Social network said it removed more than 2bn fake accounts in the first quarter of this year.
Facebook has said that its aggressive policies to scrub the platform of hate speech, fake news and other forms of harmful content is working.
More than two months after the Christchurch tragedy in New Zealand that saw a gunman livestream the killings via his Facebook account, the social network has come under intense scrutiny from governments and regulators across the world.
‘We estimated for every 10,000 times people viewed content on Facebook, 25 views contained content that violated our violence and graphic content policy’
– GUY ROSEN
In its twice-a-year Community Standards Enforcement Report, Facebook revealed that it scrubbed more than 2bn fake accounts from the platform in Q1 2019. That’s quite a staggering number when you consider that Facebook has 2.3bn monthly active users.
But it is also clear that the social network is playing a tough cat-and-mouse game against bad actors and it is relying heavily on AI to help catch and purge harmful content and fake accounts.
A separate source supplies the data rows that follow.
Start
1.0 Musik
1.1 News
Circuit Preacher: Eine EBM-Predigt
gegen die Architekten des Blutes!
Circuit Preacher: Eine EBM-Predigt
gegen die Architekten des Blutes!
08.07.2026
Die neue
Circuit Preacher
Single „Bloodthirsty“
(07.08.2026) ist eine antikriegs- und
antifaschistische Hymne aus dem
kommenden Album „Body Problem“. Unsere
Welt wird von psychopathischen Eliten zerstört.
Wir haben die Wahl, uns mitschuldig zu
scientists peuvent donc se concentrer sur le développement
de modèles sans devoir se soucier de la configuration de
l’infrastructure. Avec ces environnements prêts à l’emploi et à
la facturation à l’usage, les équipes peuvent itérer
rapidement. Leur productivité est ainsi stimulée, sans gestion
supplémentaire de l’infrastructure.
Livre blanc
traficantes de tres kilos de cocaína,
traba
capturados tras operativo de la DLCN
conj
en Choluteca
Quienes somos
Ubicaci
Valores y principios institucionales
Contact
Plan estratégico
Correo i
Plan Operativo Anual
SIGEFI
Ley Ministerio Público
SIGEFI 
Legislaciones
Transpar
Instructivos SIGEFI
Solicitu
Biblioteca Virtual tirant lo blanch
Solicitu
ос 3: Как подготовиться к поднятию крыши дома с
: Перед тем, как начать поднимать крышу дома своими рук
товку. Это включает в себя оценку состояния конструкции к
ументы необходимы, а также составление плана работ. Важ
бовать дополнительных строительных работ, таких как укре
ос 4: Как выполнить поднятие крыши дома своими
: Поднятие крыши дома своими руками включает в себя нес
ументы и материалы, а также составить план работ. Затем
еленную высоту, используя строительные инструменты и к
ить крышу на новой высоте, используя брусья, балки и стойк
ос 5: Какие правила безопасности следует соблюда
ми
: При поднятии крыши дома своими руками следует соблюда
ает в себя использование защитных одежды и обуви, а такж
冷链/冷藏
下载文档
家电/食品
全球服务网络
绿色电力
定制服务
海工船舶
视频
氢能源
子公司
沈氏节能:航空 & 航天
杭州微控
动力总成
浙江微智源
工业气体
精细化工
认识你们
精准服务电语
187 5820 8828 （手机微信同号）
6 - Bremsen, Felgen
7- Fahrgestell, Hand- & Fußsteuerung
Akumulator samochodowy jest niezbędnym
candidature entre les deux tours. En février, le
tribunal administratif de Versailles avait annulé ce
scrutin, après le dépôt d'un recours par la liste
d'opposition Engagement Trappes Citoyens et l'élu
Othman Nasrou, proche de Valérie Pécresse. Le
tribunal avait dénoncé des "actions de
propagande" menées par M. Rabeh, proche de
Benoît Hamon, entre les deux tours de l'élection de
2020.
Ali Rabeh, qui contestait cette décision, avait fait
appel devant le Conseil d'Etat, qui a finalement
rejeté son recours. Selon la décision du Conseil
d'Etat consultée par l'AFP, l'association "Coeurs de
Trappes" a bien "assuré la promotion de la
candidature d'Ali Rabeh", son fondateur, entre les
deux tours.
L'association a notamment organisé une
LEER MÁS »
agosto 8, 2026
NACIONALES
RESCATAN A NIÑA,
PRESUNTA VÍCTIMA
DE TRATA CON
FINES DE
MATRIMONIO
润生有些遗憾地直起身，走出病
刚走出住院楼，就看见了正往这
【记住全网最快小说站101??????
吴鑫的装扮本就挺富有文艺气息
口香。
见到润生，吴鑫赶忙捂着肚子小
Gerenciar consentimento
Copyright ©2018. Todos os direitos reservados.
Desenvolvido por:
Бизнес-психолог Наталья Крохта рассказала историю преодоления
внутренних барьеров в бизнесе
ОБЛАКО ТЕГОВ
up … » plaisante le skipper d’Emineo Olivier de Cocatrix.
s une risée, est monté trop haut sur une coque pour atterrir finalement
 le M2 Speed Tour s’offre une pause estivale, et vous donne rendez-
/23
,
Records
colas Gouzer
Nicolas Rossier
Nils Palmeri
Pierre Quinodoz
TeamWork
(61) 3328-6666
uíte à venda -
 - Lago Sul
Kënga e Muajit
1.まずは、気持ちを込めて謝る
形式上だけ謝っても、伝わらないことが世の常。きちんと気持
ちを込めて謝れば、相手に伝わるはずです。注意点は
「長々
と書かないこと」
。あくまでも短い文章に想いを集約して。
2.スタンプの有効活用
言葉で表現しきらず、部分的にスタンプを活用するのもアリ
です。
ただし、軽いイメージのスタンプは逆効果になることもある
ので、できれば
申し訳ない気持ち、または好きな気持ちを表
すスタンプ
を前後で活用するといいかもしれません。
The report covers metrics across various policy areas including adult nudity and sexual activity, bullying and harassment, child nudity and sexual exploitation of children, fake accounts, hate speech, regulated goods (drugs and firearms), spam, global terrorist propaganda, and violence and graphic content.
Purge the hate
According to the report, Facebook removed 4m hate speech posts during the first three months of 2019 and detected 65pc of them using AI, up from 24pc last year.
The social network said that its automated systems for detecting violence caught more than 95pc of violent content posted on its platform before users reported it.
“We estimated for every 10,000 times people viewed content on Facebook, 11 to 14 views contained content that violated our adult nudity and sexual activity policy,” said Guy Rosen, vice-president of integrity at Facebook.
“We estimated for every 10,000 times people viewed content on Facebook, 25 views contained content that violated our violence and graphic content policy.
“For fake accounts, we estimated that 5pc of monthly active accounts are fake.”
Rosen added: “For fake accounts, the amount of accounts we took action on increased due to automated attacks by bad actors who attempt to create large volumes of accounts at one time. We disabled 1.2bn accounts in Q4 2018 and 2.19bn in Q1 2019.”